La guerre éclair de Poutine en Syrie


Par Mike Whitney – Le 2 octobre 2015 – Source CounterPunch

Pendant plus d’un an, les États-Unis ont joué à trois p’tits chats avec une armée d’assassins déments qui se désignent eux-mêmes sous le nom d’ISIS. Lundi, le président russe Vladimir Poutine a annoncé qu’il en avait assez du refrain de Washington et qu’il envisageait d’apporter un peu de justice russe aux milices terroristes qui avaient tué 250 000 Syriens et taillé le pays en pièces.

Vladimir Poutine pendant son discours le 30 septembre à l’Assemblée générale de l’ONU

Avec des mots qui ne pouvaient pas être plus explicites, Poutine a dit à l’Assemblée générale [de l’ONU] : «Nous ne pouvons pas tolérer plus longtemps la situation actuelle dans le monde.» Moins de 48 heures après, les bombardiers russes faisaient pleuvoir des munitions à guidage de précision sur les bastions terroristes en Syrie occidentale, envoyant la vermine djihadiste à couvert.

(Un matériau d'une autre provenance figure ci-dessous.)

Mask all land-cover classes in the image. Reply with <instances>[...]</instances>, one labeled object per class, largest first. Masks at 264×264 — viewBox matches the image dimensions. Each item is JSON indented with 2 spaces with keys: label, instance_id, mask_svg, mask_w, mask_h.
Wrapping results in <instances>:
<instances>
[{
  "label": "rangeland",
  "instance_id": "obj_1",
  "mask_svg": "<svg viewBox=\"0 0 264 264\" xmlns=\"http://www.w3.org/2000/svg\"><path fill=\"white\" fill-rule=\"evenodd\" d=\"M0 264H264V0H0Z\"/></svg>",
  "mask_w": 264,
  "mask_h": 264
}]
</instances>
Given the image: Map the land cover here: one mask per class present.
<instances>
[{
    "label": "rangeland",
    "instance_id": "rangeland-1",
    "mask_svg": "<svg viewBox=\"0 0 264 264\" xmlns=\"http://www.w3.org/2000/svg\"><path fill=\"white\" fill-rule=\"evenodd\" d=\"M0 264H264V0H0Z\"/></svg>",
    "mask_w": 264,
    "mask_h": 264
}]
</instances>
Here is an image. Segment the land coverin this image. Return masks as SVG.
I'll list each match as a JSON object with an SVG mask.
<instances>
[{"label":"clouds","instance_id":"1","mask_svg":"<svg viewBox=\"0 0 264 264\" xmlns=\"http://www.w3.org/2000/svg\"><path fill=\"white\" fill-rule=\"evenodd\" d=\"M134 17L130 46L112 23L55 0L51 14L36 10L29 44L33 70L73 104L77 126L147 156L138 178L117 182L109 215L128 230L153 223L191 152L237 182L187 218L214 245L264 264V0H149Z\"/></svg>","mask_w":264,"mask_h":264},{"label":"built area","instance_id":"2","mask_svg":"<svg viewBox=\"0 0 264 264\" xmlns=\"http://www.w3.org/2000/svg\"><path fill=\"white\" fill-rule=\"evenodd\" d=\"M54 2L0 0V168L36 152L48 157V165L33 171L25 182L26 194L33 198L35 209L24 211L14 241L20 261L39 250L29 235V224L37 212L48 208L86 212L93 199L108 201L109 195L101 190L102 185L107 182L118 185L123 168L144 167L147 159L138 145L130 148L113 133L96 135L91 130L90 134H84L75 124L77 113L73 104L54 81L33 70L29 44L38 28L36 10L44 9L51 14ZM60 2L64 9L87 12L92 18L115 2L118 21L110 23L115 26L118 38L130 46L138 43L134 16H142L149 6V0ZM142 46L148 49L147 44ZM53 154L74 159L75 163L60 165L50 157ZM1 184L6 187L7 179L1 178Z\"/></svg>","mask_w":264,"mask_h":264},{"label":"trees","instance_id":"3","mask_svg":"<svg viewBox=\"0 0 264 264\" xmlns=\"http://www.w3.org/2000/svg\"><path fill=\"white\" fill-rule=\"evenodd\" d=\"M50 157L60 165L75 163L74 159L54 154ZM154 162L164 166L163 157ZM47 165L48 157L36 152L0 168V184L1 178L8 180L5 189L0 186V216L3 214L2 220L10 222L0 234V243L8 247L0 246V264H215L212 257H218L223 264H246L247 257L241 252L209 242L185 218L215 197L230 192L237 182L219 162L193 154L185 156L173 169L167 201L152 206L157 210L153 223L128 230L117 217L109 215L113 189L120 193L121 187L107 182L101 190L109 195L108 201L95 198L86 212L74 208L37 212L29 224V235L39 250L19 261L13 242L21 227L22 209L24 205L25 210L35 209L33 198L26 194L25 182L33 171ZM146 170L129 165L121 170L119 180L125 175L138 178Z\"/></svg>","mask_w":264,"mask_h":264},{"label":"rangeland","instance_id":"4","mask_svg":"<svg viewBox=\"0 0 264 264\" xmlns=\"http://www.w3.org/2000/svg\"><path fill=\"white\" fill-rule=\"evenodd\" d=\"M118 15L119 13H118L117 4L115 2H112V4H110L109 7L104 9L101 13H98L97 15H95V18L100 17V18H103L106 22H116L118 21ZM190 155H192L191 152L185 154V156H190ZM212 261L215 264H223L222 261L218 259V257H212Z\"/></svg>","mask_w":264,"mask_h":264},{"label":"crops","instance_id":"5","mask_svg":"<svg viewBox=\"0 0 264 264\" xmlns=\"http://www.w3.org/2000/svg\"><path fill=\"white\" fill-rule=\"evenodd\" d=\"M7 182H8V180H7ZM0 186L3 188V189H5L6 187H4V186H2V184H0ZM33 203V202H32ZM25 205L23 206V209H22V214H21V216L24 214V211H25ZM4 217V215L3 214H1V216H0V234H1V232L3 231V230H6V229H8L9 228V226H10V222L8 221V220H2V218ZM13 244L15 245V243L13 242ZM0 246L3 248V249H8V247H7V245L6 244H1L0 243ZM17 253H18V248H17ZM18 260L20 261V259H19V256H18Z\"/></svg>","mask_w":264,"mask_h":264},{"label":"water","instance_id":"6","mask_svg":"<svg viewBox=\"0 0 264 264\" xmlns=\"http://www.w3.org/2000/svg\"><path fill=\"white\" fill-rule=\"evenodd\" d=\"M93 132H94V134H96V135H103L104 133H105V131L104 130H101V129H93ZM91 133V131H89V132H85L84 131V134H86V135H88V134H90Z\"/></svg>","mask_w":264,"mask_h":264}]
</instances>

C’est ainsi que l’on combat le terrorisme si on le fait sérieusement. Bravo, Poutine.

Le blitz de Poutine a pris tout l’establishment politique occidental au dépourvu. Même maintenant, après trois jours de campagne aérienne, ni l’administration ni les mordus de politique dans les nombreux cercles de réflexion à Washington n’ont défini ne serait-ce qu’une approche, encore moins une stratégie, des développements sur le terrain. Ce qui est clair, c’est que l’action de Poutine a surpris tout le monde, y compris les médias qui à ce jour n’avaient même pas encore élaboré leurs éléments de langage.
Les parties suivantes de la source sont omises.